Suppliers Satisfied with Less at High Point

Carole Sloan, April 21, 2008

Despite pre-market concerns about attendance and business prospects, many home textiles suppliers were pleasantly surprised with their results at the High Point Market here earlier this month.

The key to the positive results, several explained, was that despite the dour macro-economic influences and the sluggish state of the home furnishings business in general, those retailers that made the investment in time and money to come to market did so fully intending to buy. The overall result was that while attendance was noticeably down, the retailers attending were buying.

"It's not like any other show I go to; you never know what's going to happen," remarked Pamela Kline, head of Traditions by Pamela Kline. "Those who came were there on a mission — to buy; but a lot of people did not come." Kline pointed to the new Charlotte Moss collection and a group with jockeys and horses as the motif — a new consumer favorite — among market winners.

For Ann Gish, head of her namesake company, "There were a lot of good design firms here buying. There were a lot of the very high-end buying and furniture stores buying more moderate price points, as well as our regular customers."

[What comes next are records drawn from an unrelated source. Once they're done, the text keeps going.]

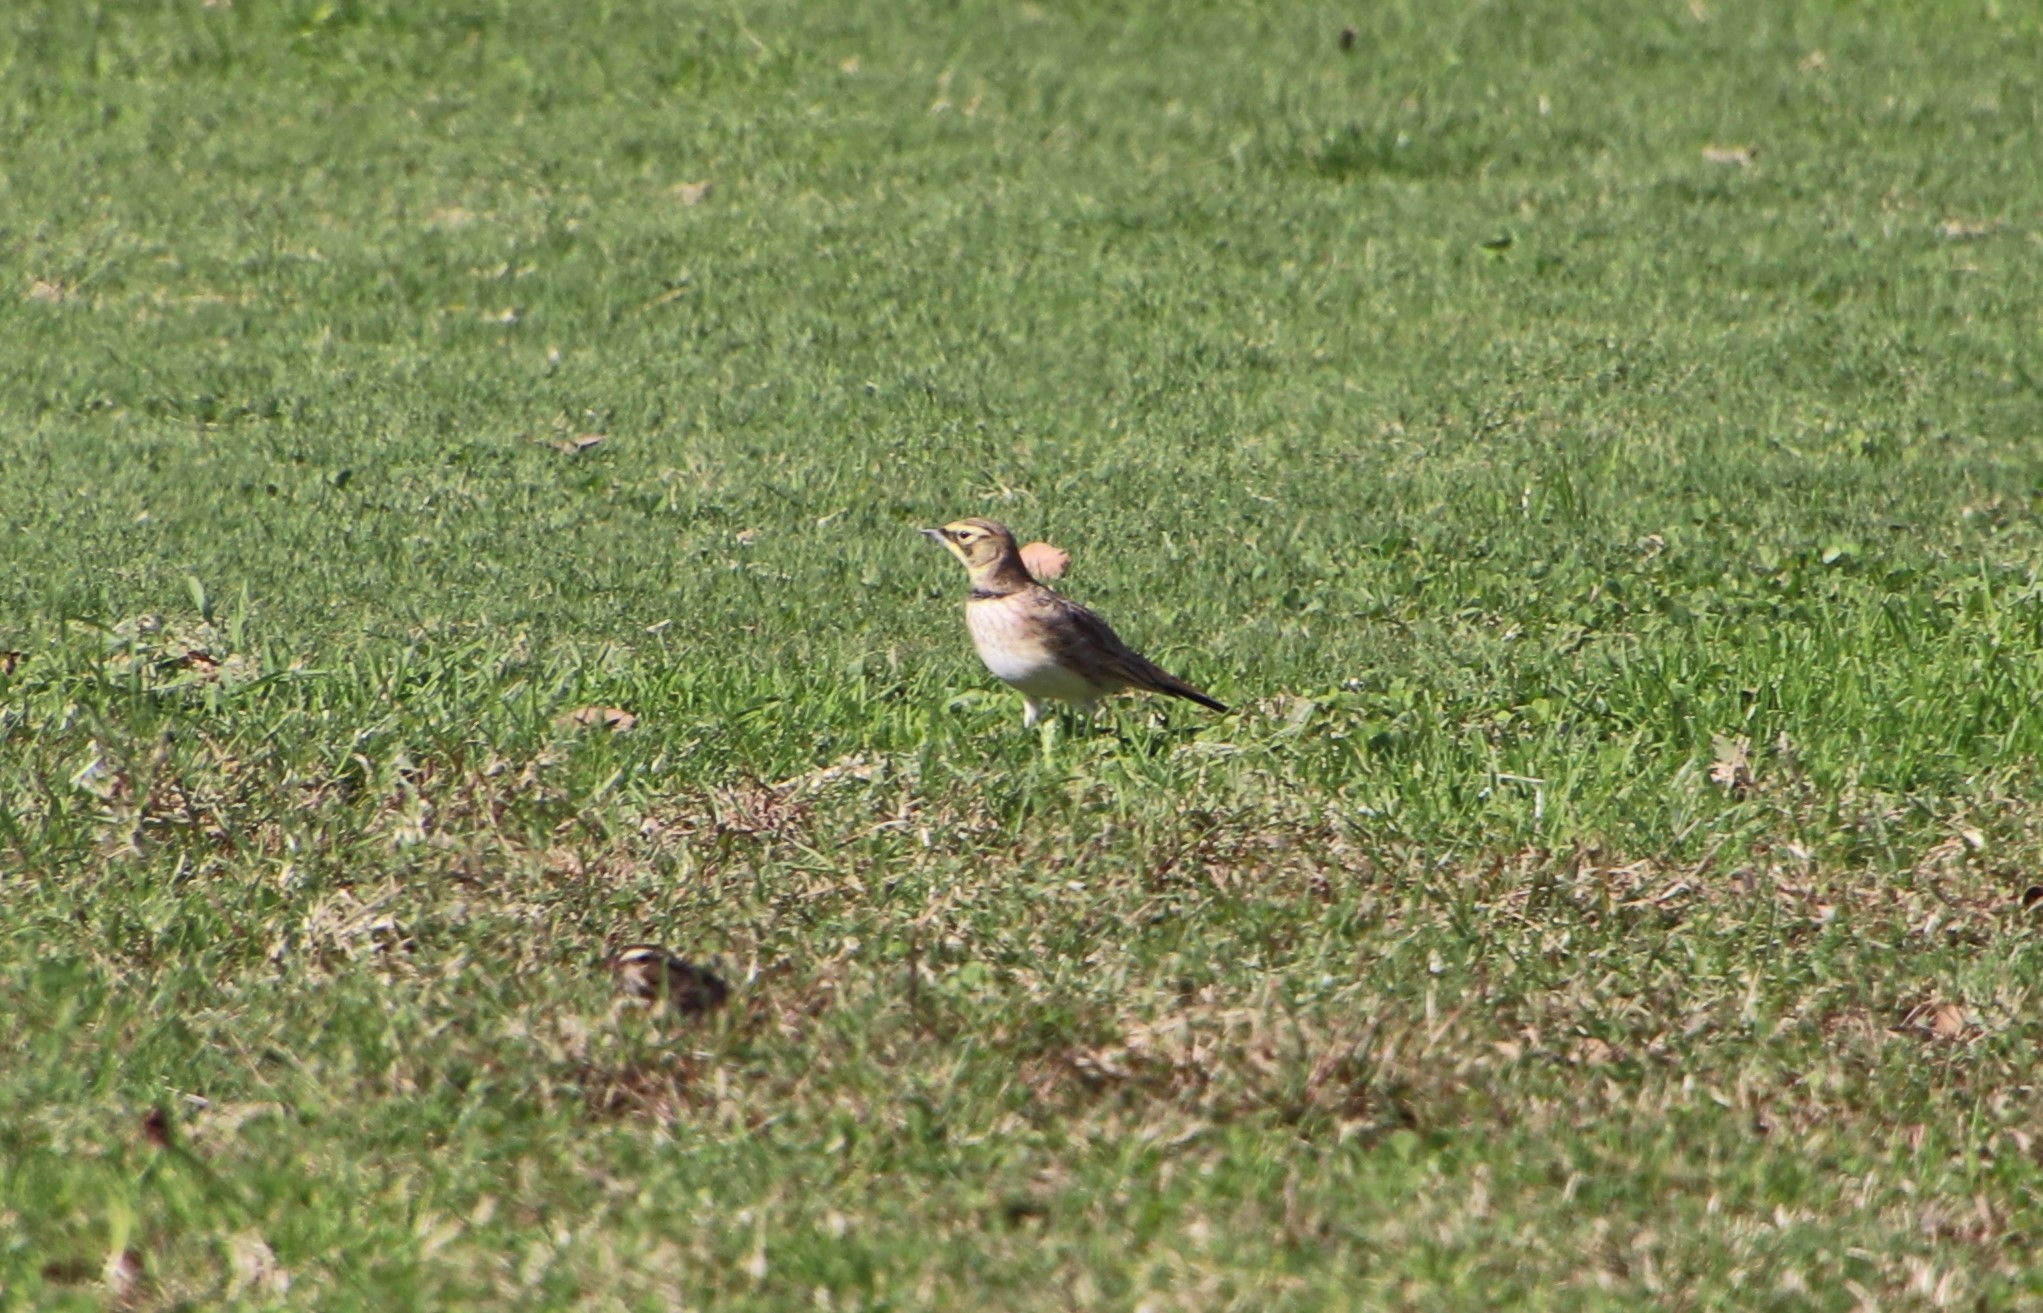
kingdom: Animalia
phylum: Chordata
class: Aves
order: Passeriformes
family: Alaudidae
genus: Eremophila
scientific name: Eremophila alpestris
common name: Horned lark
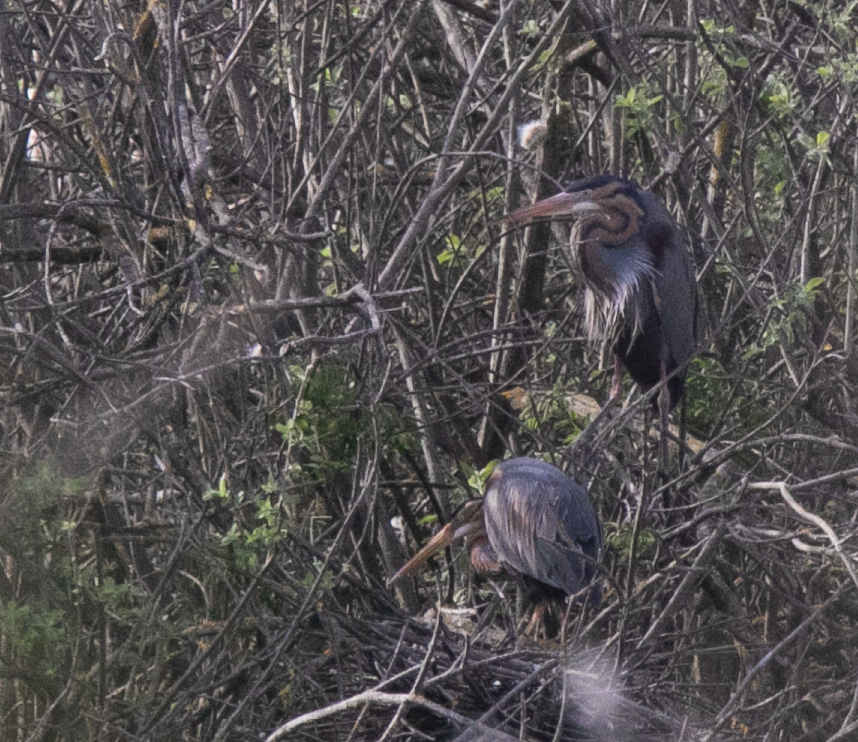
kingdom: Animalia
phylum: Chordata
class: Aves
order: Pelecaniformes
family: Ardeidae
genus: Ardea
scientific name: Ardea purpurea
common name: Purple heron
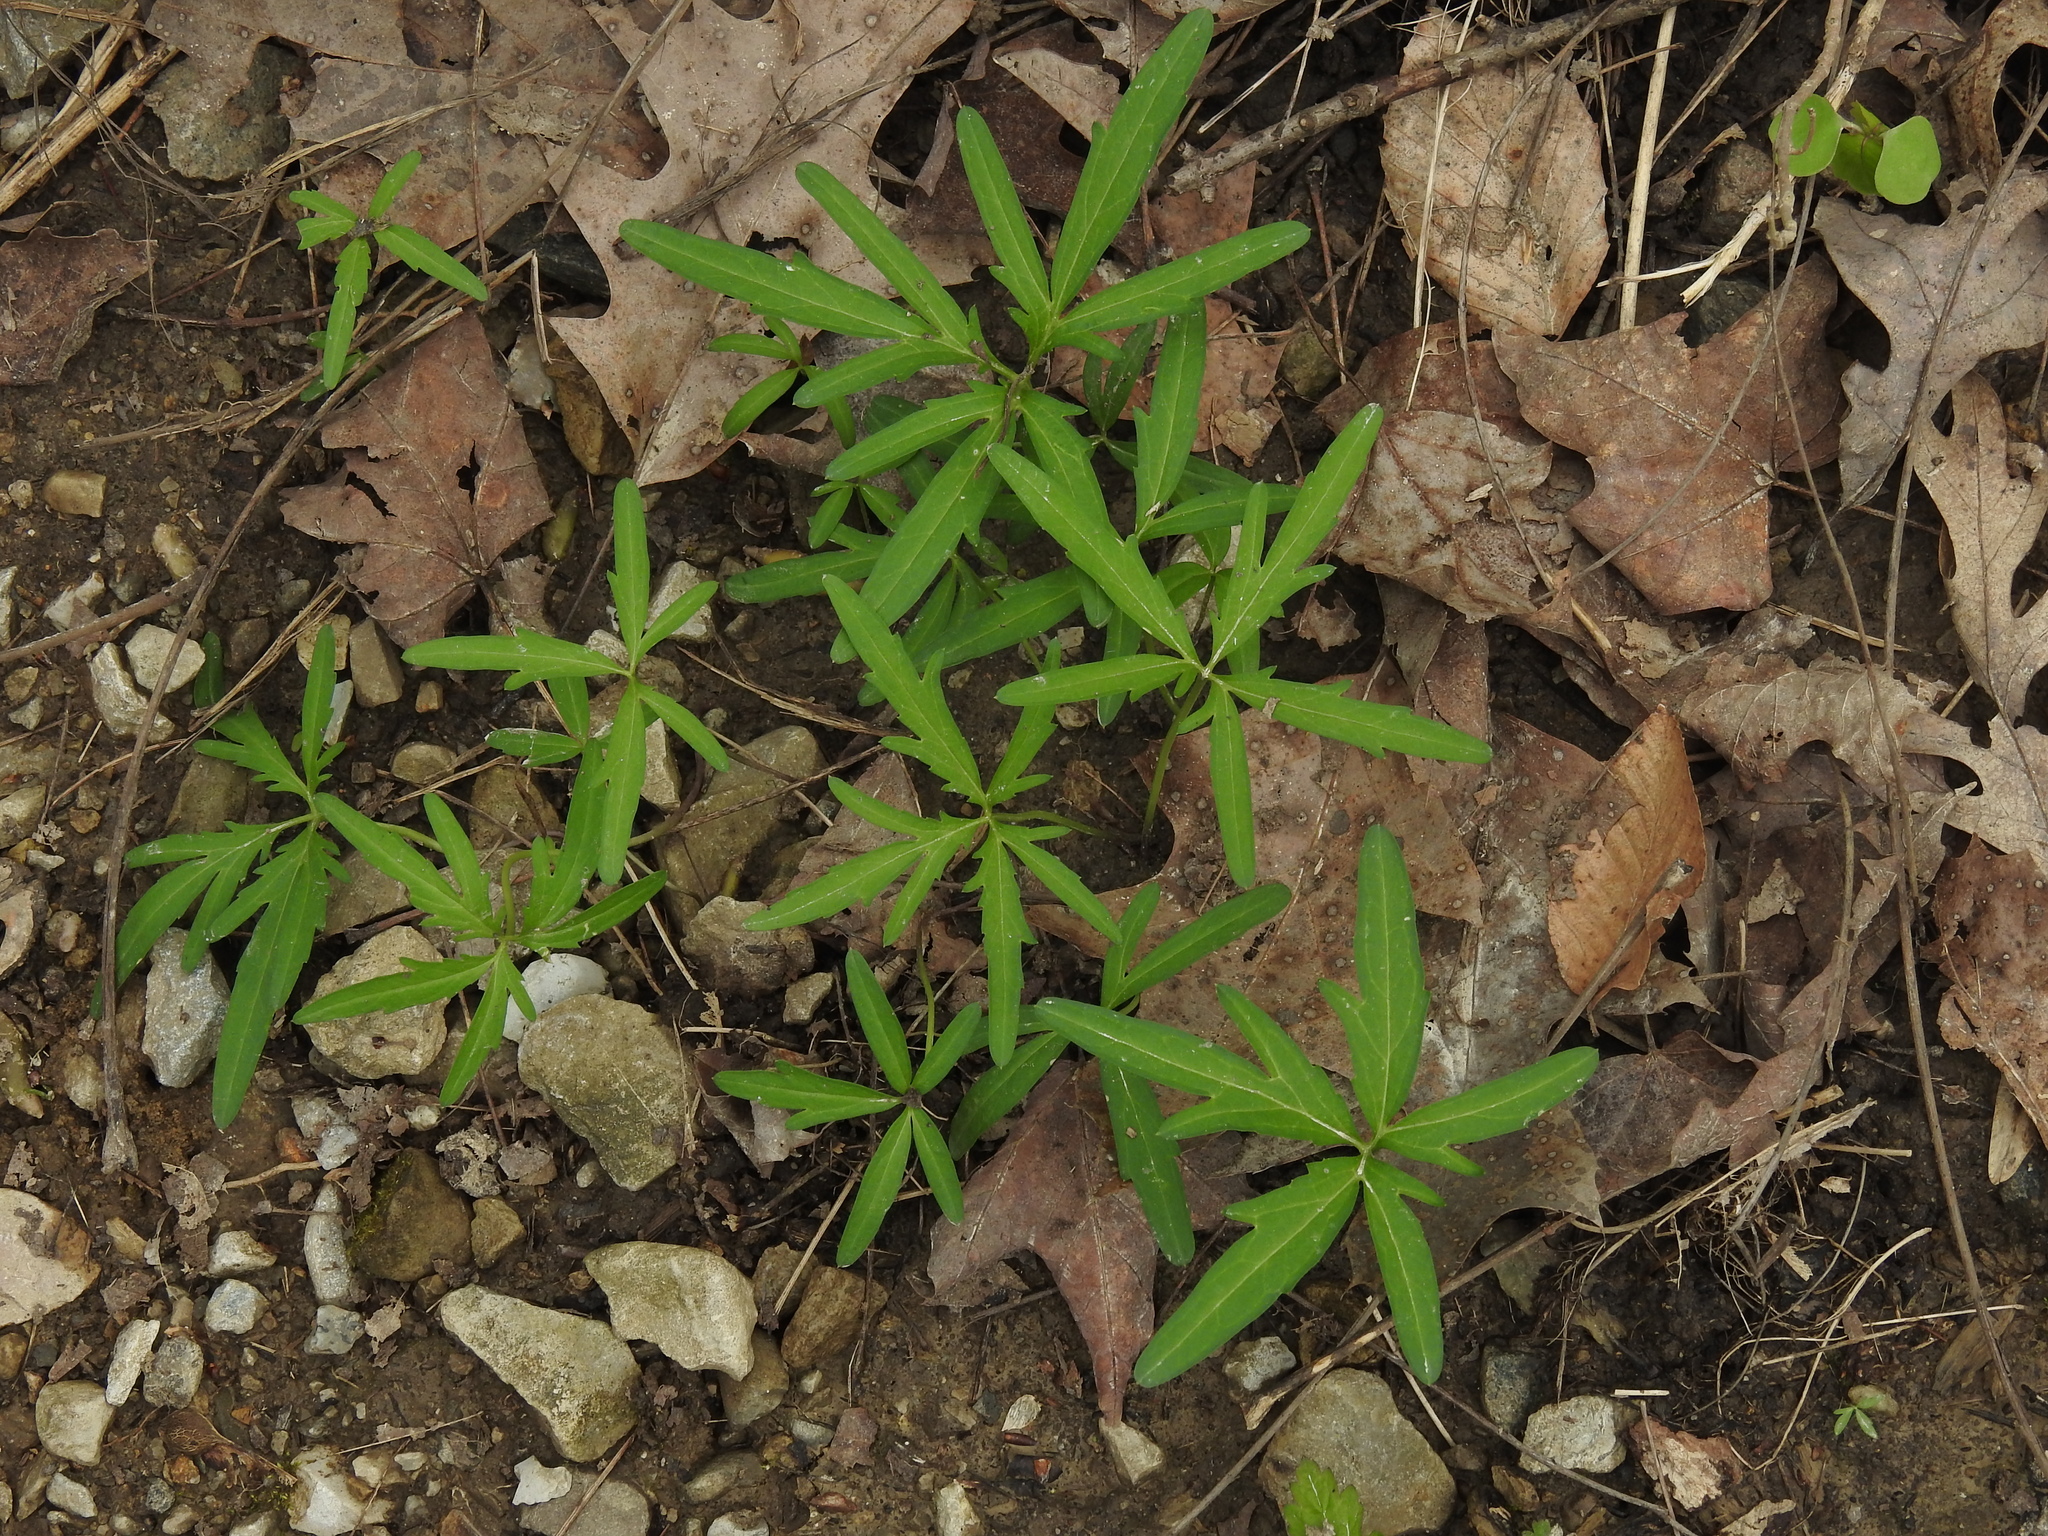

Overall, Gish said, "I had a good market; I'm very pleased. I went in with apprehension with the economic news so bad."

While the smaller dealers didn't come, "the majors seemed to like what we were doing in price points and designs," said Mike Kehnast, national sales manager for Hallmart Collectibles. "We had a very, very good market although traffic clearly was down."

"It was OK. We lowered our expectations to the point that we are pleased with the results," is the way Richard Downing, president of Southern Textiles assessed the market. "We got the Paula Lanier Collection off well. We placed some orders, but it wasn't as aggressive a market as we're accustomed to."

Noting that orders "were smaller than normal," John Rose, president of Textillery, added, "Our regular customers maintained their commitment. Everyone's working harder; there were shorter stays and smaller groups. But overall we were happy, we're up significantly from last year … but that market wasn't great."